Rasanya
senang mendengar salah satu sahabatku menemukan jodohnya. Dan aku masih saja
payah dalam hal ini. Di pesawat aku banyak merenung dan mengenang masa-masa
terindah dalam pejalanan
bersama seorang laki-laki maskulin, Ben. Kutengok lagi seat di sampingku memastikan bahwa dia bukan Ben, ya, dia memang
benar-benar bukan Ben.
Aku
harus bisa bergerak untuk mencari laki-laki itu. Selama ini aku memang pasif.
Tapi rasanya aku harus mulai realistis. Dari mana aku harus memulai mencarinya.
Apakah aku harus mengetik ‘BEN’ di keyword google, dan kemudian kujajaki satu per satu nama Ben yang muncul.
Sama sekali tidak masuk akal. Hufht,
menyerahlah saja Nathalie. Itu hal yang sangat tidak masuk akal. Carilah
laki-laki lain dan hadapilah kenyataan ini. Suara hatiku mulai tidak
meyakini Ben.
Akhirnya
aku menginjakkan kaki di tanah air. Dan sahabatku Renatha menyambutku dengan
pelukan hangatnya.
“Welcome to the jugle, designer!”
kemudian di sambut oleh Bertha.
“I miss you sooo much!” dan tampak
seorang laki-laki dengan senyum manisnya tepat di sebelah Renatha.
“Oiya,
sorry, Nath, ini Ben, Ben, ini Nathalie.”

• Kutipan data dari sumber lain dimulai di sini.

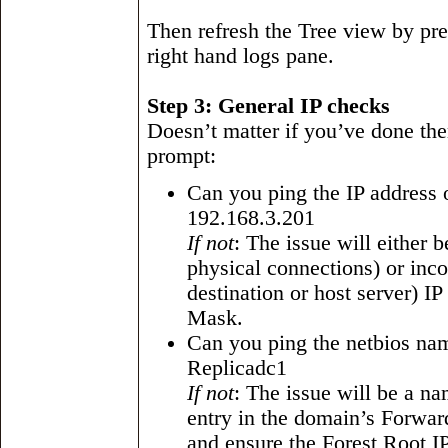
Then refresh the Tree view by pre
right hand logs pane.
Step 3: General IP checks
Doesn’t matter if you’ve done t
prompt:
Can you ping the IP address o
192.168.3.201
If not
: The issue will either 
physical connections) or incor
destination or host server) I
Mask.
Can you ping the netbios name
Replicadc1
If not
: The issue will be a na
entry in the domain’s Forwa
and ensure the Forest Root IP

“Hey, we met again.” Dan itu yang terucap
dari mulut dia. Ya, dia Ben, Ben yang selama ini aku khayalkan. Ternyata, dia
adalah Ben milik Renatha, sahabat dekatku. Dan aku hanya bisa terdiam.
“Hey,
kok bengong Nath, kalian udah saling kenal? Kenal dimana? Ga nyangka deh..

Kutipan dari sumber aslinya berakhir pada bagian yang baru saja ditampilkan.